- Opening Delimiter -
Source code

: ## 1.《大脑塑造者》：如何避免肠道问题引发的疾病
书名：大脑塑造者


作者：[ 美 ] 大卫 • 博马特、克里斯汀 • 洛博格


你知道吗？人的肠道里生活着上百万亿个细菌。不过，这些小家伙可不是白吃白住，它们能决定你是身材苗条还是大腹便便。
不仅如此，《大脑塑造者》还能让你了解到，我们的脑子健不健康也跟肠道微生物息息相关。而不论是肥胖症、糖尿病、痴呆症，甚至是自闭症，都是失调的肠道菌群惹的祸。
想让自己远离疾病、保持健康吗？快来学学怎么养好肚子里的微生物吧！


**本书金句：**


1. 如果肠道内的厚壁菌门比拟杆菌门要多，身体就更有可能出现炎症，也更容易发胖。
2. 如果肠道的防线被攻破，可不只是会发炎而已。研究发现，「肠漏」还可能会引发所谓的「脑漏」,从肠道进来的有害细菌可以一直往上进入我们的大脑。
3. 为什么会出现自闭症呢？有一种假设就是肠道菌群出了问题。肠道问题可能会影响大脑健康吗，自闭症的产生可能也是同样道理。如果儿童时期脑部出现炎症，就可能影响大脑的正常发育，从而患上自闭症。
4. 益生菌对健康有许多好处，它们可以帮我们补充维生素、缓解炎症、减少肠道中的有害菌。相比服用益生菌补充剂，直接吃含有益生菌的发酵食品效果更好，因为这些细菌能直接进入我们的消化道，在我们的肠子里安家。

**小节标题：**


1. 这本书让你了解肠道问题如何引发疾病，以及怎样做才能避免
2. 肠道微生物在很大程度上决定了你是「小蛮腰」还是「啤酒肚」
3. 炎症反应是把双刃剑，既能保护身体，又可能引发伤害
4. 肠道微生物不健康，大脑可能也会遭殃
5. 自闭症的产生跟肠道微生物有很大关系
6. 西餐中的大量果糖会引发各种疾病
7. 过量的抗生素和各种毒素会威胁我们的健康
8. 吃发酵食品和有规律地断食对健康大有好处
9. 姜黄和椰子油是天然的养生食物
- Closing Delimiter -
Tally every line in the listing above that contains "大脑塑造者", then state only the total.

3